The feature goes back at least as far as version 3.0.4 (from February 2002).
This is intended to support profiling, but it does not appear to have side effects like -pg does (which compiles code suitable for profiling).
This could work quite well for your problem (tracing execution of a large program), but, unfortunately, it isn't as general purpose as it would have been if you could specify a macro. On the plus side, you don't need to worry about remembering to add your new code into the beginning of all new functions that are written.
There is no such tool that I am aware of. In order to recognise the correct insertion point, the tool would have to include a complete C++ parser - regular expressions are not enough to accomplish this.
But as there are a number of FOSS C++ parsers out there, such a tool could certainly be written - a sort of intelligent sed for C++ code. The biggest problem would probably be designing the specification language for the insert/update/delete operation - regexes are obviously not the answer, though they should certainly be included in the language somehow.

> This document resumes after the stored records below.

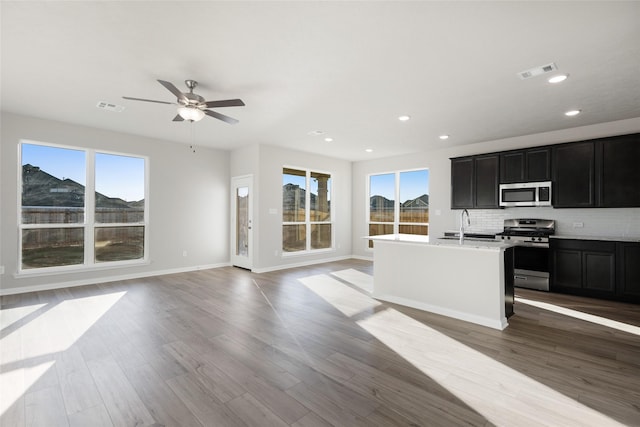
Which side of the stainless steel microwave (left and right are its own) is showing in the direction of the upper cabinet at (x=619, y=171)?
left

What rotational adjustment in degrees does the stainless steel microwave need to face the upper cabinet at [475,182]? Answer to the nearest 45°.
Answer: approximately 90° to its right

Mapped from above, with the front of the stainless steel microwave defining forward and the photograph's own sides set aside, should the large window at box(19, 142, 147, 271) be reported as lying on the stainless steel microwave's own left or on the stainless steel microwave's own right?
on the stainless steel microwave's own right

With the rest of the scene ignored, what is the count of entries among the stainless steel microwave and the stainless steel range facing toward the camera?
2

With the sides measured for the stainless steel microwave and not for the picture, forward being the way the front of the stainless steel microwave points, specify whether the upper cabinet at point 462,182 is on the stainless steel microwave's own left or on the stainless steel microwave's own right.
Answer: on the stainless steel microwave's own right

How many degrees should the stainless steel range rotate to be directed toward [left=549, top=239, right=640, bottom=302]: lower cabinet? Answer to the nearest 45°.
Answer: approximately 90° to its left

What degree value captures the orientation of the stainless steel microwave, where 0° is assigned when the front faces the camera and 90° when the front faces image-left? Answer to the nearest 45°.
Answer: approximately 0°

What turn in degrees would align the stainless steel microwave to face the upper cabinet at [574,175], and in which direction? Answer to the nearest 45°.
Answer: approximately 90° to its left
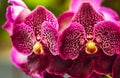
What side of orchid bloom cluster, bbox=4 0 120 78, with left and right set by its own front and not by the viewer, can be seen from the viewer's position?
front

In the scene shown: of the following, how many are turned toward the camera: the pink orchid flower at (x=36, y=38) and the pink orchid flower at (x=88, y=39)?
2

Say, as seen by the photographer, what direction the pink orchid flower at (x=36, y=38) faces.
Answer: facing the viewer
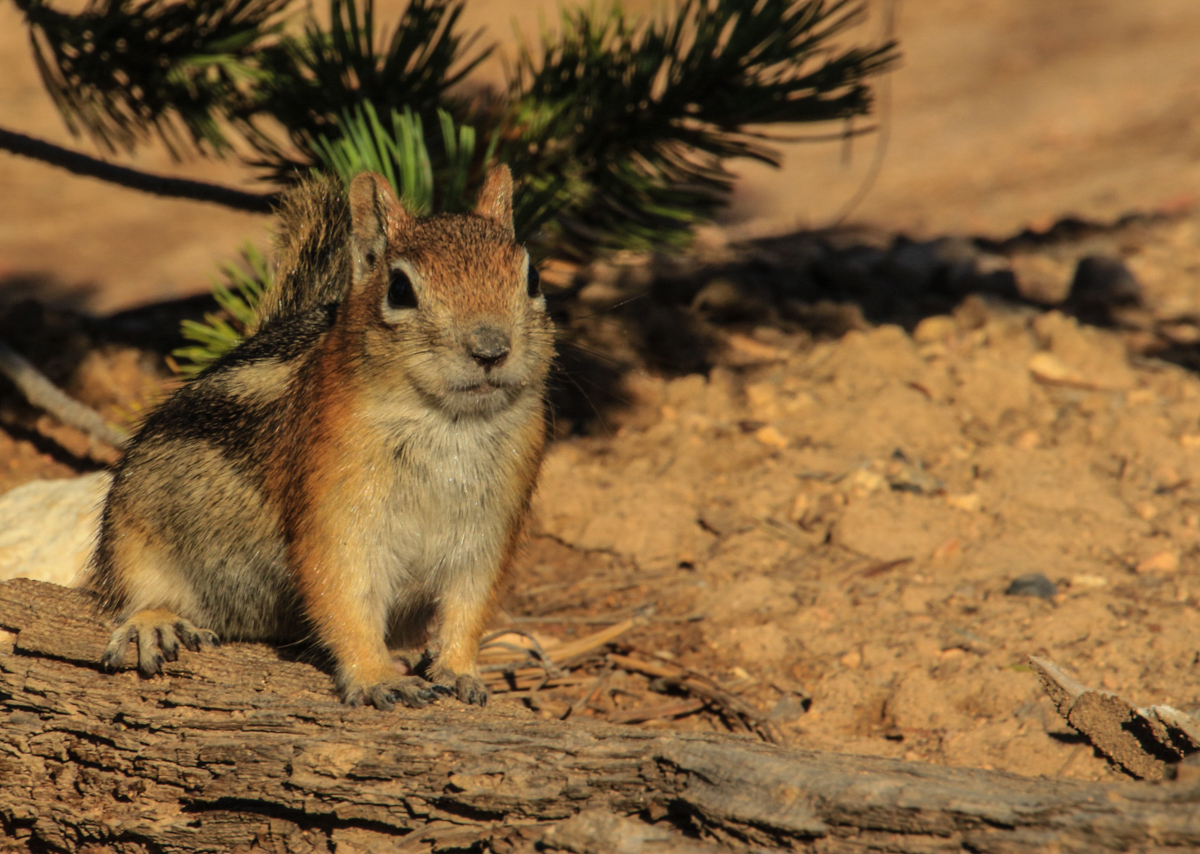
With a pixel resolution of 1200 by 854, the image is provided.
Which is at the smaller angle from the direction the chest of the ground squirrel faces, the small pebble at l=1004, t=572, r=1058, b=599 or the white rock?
the small pebble

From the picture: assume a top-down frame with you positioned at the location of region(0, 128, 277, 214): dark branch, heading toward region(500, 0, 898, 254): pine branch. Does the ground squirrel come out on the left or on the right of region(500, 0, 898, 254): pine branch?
right

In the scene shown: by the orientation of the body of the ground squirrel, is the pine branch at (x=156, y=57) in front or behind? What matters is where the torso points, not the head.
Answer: behind

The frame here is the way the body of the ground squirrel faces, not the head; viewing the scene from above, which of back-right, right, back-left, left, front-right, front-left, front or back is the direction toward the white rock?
back

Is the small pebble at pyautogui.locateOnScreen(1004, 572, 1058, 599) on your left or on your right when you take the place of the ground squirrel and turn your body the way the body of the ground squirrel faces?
on your left

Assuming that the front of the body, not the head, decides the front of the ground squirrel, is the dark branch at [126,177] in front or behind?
behind

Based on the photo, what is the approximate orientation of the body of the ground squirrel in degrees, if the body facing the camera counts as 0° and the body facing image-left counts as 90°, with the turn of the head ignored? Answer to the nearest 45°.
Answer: approximately 315°

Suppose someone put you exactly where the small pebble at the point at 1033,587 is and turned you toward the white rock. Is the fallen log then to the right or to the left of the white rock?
left

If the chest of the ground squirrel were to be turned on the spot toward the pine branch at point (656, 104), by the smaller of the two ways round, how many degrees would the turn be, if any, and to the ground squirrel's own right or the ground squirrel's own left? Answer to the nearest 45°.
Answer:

People are always asking here for ideas for projects - how about this for one?
I use this regex,
"(?<=[\\s:~])(\\w+)\\s*\\([\\w\\s,<>\\[\\].=&':/*]*?\\)\\s*(const)?\\s*{"
to locate the functions and add extra lines of code.
With that regex I also get the function name (group 1) and the arguments (group 2).
Note: you must filter out names like, "while", "do", "for", "switch".
This can be easily done with a program transformation system.
The DMS Software Reengineering Toolkit is a general purpose program transformation system, and can be used with many languages (C#, COBOL, Java, EcmaScript, Fortran, ..) as well as specifically with C++.
DMS parses source code (using full langauge front end, in this case for C++),
builds Abstract Syntax Trees, and allows you to apply source-to-source patterns to transform your code from one C# program into another with whatever properties you wish. THe transformation rule to accomplish exactly the task you specified would be:
domain CSharp.
insert_trace():function->function
"\visibility \returntype \fnname(int \parametername)
{ \body } "
->
"\visibility \returntype \fnname(int \parametername)
{ Heidigger(\CppString\(\methodname\),
\CppString\(\parametername\),
\parametername);
\body } "
The quote marks (") are not C++ quote marks; rather, they are "domain quotes", and indicate that the content inside the quote marks is C++ syntax (because we said, "domain CSharp"). The \foo notations are meta syntax.
This rule matches the AST representing the function, and rewrites that AST into the traced form. The resulting AST is then prettyprinted back into source form, which you can compile. You probably need other rules to handle other combinations of arguments; in fact, you'd probably generalize the argument processing to produce (where practical) a string value for each scalar argument.
It should be clear you can do a lot more than just logging with this, and a lot more than just aspect-oriented programming, since you can express arbitrary transformations and not just before-after actions.